### ASSIGNMENT
Rewrite every line of the data below as a Markdown table with the columns Row and Text, where Row numbers the lines in order. Leave out any blank lines.

### MATERIAL SUPPLIED
○ ○ ○ ○

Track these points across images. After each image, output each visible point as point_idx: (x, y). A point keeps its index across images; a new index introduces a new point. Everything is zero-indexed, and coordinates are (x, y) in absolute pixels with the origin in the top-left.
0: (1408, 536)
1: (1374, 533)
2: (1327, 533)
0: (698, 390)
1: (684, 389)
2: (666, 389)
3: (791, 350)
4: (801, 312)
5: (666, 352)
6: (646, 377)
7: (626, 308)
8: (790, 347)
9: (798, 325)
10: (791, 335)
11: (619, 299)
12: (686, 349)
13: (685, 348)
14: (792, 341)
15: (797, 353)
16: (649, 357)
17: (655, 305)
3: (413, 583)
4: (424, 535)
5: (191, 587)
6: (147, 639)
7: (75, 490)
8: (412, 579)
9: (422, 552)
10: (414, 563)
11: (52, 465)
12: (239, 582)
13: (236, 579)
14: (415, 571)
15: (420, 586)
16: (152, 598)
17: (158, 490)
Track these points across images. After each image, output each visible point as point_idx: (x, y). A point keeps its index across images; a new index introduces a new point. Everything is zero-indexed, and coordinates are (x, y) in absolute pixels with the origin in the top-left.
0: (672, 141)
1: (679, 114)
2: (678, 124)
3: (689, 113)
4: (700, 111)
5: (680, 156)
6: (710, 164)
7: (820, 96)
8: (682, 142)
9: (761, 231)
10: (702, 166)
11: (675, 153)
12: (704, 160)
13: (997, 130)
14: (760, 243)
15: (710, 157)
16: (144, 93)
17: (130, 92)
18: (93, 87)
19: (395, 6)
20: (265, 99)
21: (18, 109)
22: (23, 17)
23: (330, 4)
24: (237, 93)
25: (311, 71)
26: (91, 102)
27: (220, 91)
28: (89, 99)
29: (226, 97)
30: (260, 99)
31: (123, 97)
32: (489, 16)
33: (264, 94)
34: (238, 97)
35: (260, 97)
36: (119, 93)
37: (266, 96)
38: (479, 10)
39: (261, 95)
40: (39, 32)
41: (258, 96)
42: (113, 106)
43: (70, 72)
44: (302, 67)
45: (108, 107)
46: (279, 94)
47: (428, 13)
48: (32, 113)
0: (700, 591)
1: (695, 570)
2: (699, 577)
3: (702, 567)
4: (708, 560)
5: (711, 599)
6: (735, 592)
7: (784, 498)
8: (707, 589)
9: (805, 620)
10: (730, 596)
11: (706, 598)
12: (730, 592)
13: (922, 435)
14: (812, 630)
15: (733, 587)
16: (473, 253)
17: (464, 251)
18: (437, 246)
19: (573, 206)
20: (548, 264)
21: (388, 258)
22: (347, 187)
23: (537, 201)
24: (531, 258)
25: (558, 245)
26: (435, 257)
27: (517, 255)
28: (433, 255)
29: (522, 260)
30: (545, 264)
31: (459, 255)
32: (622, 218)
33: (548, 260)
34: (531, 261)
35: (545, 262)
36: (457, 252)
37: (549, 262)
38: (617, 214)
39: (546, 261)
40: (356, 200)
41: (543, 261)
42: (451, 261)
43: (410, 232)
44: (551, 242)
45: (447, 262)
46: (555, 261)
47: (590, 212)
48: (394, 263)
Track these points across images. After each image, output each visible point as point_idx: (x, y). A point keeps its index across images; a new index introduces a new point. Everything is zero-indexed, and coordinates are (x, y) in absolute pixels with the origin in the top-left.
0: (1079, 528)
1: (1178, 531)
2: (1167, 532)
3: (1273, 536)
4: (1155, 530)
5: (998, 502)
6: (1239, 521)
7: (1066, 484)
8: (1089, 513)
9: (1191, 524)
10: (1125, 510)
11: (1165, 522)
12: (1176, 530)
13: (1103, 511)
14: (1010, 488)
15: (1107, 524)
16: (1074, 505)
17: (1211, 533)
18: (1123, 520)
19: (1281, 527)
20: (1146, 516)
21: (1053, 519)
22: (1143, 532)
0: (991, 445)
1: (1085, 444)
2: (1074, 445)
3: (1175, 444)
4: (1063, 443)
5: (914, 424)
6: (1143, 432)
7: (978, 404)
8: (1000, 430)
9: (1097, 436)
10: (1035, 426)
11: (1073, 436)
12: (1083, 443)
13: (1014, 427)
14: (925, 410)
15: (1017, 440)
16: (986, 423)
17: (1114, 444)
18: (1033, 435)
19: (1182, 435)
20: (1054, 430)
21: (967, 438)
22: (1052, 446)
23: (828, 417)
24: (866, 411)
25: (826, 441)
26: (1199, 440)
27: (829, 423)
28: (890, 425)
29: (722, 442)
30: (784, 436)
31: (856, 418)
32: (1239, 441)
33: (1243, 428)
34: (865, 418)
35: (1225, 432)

○ ○ ○ ○

### THE ANSWER
| Row | Text |
|---|---|
| 1 | Track these points across images. After each image, output each visible point as point_idx: (x, y). A point keeps its index across images; a new index introduces a new point. Everything is zero-indexed, and coordinates are (x, y) in absolute pixels with the origin in the top-left. |
| 2 | 0: (1408, 536) |
| 3 | 1: (1374, 533) |
| 4 | 2: (1327, 533) |
| 5 | 0: (698, 390) |
| 6 | 1: (684, 389) |
| 7 | 2: (666, 389) |
| 8 | 3: (791, 350) |
| 9 | 4: (801, 312) |
| 10 | 5: (666, 352) |
| 11 | 6: (646, 377) |
| 12 | 7: (626, 308) |
| 13 | 8: (790, 347) |
| 14 | 9: (798, 325) |
| 15 | 10: (791, 335) |
| 16 | 11: (619, 299) |
| 17 | 12: (686, 349) |
| 18 | 13: (685, 348) |
| 19 | 14: (792, 341) |
| 20 | 15: (797, 353) |
| 21 | 16: (649, 357) |
| 22 | 17: (655, 305) |
| 23 | 3: (413, 583) |
| 24 | 4: (424, 535) |
| 25 | 5: (191, 587) |
| 26 | 6: (147, 639) |
| 27 | 7: (75, 490) |
| 28 | 8: (412, 579) |
| 29 | 9: (422, 552) |
| 30 | 10: (414, 563) |
| 31 | 11: (52, 465) |
| 32 | 12: (239, 582) |
| 33 | 13: (236, 579) |
| 34 | 14: (415, 571) |
| 35 | 15: (420, 586) |
| 36 | 16: (152, 598) |
| 37 | 17: (158, 490) |
| 38 | Track these points across images. After each image, output each visible point as point_idx: (x, y). A point keeps its index across images; a new index introduces a new point. Everything is zero-indexed, and coordinates are (x, y) in absolute pixels with the origin in the top-left. |
| 39 | 0: (672, 141) |
| 40 | 1: (679, 114) |
| 41 | 2: (678, 124) |
| 42 | 3: (689, 113) |
| 43 | 4: (700, 111) |
| 44 | 5: (680, 156) |
| 45 | 6: (710, 164) |
| 46 | 7: (820, 96) |
| 47 | 8: (682, 142) |
| 48 | 9: (761, 231) |
| 49 | 10: (702, 166) |
| 50 | 11: (675, 153) |
| 51 | 12: (704, 160) |
| 52 | 13: (997, 130) |
| 53 | 14: (760, 243) |
| 54 | 15: (710, 157) |
| 55 | 16: (144, 93) |
| 56 | 17: (130, 92) |
| 57 | 18: (93, 87) |
| 58 | 19: (395, 6) |
| 59 | 20: (265, 99) |
| 60 | 21: (18, 109) |
| 61 | 22: (23, 17) |
| 62 | 23: (330, 4) |
| 63 | 24: (237, 93) |
| 64 | 25: (311, 71) |
| 65 | 26: (91, 102) |
| 66 | 27: (220, 91) |
| 67 | 28: (89, 99) |
| 68 | 29: (226, 97) |
| 69 | 30: (260, 99) |
| 70 | 31: (123, 97) |
| 71 | 32: (489, 16) |
| 72 | 33: (264, 94) |
| 73 | 34: (238, 97) |
| 74 | 35: (260, 97) |
| 75 | 36: (119, 93) |
| 76 | 37: (266, 96) |
| 77 | 38: (479, 10) |
| 78 | 39: (261, 95) |
| 79 | 40: (39, 32) |
| 80 | 41: (258, 96) |
| 81 | 42: (113, 106) |
| 82 | 43: (70, 72) |
| 83 | 44: (302, 67) |
| 84 | 45: (108, 107) |
| 85 | 46: (279, 94) |
| 86 | 47: (428, 13) |
| 87 | 48: (32, 113) |
| 88 | 0: (700, 591) |
| 89 | 1: (695, 570) |
| 90 | 2: (699, 577) |
| 91 | 3: (702, 567) |
| 92 | 4: (708, 560) |
| 93 | 5: (711, 599) |
| 94 | 6: (735, 592) |
| 95 | 7: (784, 498) |
| 96 | 8: (707, 589) |
| 97 | 9: (805, 620) |
| 98 | 10: (730, 596) |
| 99 | 11: (706, 598) |
| 100 | 12: (730, 592) |
| 101 | 13: (922, 435) |
| 102 | 14: (812, 630) |
| 103 | 15: (733, 587) |
| 104 | 16: (473, 253) |
| 105 | 17: (464, 251) |
| 106 | 18: (437, 246) |
| 107 | 19: (573, 206) |
| 108 | 20: (548, 264) |
| 109 | 21: (388, 258) |
| 110 | 22: (347, 187) |
| 111 | 23: (537, 201) |
| 112 | 24: (531, 258) |
| 113 | 25: (558, 245) |
| 114 | 26: (435, 257) |
| 115 | 27: (517, 255) |
| 116 | 28: (433, 255) |
| 117 | 29: (522, 260) |
| 118 | 30: (545, 264) |
| 119 | 31: (459, 255) |
| 120 | 32: (622, 218) |
| 121 | 33: (548, 260) |
| 122 | 34: (531, 261) |
| 123 | 35: (545, 262) |
| 124 | 36: (457, 252) |
| 125 | 37: (549, 262) |
| 126 | 38: (617, 214) |
| 127 | 39: (546, 261) |
| 128 | 40: (356, 200) |
| 129 | 41: (543, 261) |
| 130 | 42: (451, 261) |
| 131 | 43: (410, 232) |
| 132 | 44: (551, 242) |
| 133 | 45: (447, 262) |
| 134 | 46: (555, 261) |
| 135 | 47: (590, 212) |
| 136 | 48: (394, 263) |
| 137 | Track these points across images. After each image, output each visible point as point_idx: (x, y). A point keeps its index across images; a new index introduces a new point. Everything is zero-indexed, and coordinates are (x, y) in absolute pixels with the origin in the top-left. |
| 138 | 0: (1079, 528) |
| 139 | 1: (1178, 531) |
| 140 | 2: (1167, 532) |
| 141 | 3: (1273, 536) |
| 142 | 4: (1155, 530) |
| 143 | 5: (998, 502) |
| 144 | 6: (1239, 521) |
| 145 | 7: (1066, 484) |
| 146 | 8: (1089, 513) |
| 147 | 9: (1191, 524) |
| 148 | 10: (1125, 510) |
| 149 | 11: (1165, 522) |
| 150 | 12: (1176, 530) |
| 151 | 13: (1103, 511) |
| 152 | 14: (1010, 488) |
| 153 | 15: (1107, 524) |
| 154 | 16: (1074, 505) |
| 155 | 17: (1211, 533) |
| 156 | 18: (1123, 520) |
| 157 | 19: (1281, 527) |
| 158 | 20: (1146, 516) |
| 159 | 21: (1053, 519) |
| 160 | 22: (1143, 532) |
| 161 | 0: (991, 445) |
| 162 | 1: (1085, 444) |
| 163 | 2: (1074, 445) |
| 164 | 3: (1175, 444) |
| 165 | 4: (1063, 443) |
| 166 | 5: (914, 424) |
| 167 | 6: (1143, 432) |
| 168 | 7: (978, 404) |
| 169 | 8: (1000, 430) |
| 170 | 9: (1097, 436) |
| 171 | 10: (1035, 426) |
| 172 | 11: (1073, 436) |
| 173 | 12: (1083, 443) |
| 174 | 13: (1014, 427) |
| 175 | 14: (925, 410) |
| 176 | 15: (1017, 440) |
| 177 | 16: (986, 423) |
| 178 | 17: (1114, 444) |
| 179 | 18: (1033, 435) |
| 180 | 19: (1182, 435) |
| 181 | 20: (1054, 430) |
| 182 | 21: (967, 438) |
| 183 | 22: (1052, 446) |
| 184 | 23: (828, 417) |
| 185 | 24: (866, 411) |
| 186 | 25: (826, 441) |
| 187 | 26: (1199, 440) |
| 188 | 27: (829, 423) |
| 189 | 28: (890, 425) |
| 190 | 29: (722, 442) |
| 191 | 30: (784, 436) |
| 192 | 31: (856, 418) |
| 193 | 32: (1239, 441) |
| 194 | 33: (1243, 428) |
| 195 | 34: (865, 418) |
| 196 | 35: (1225, 432) |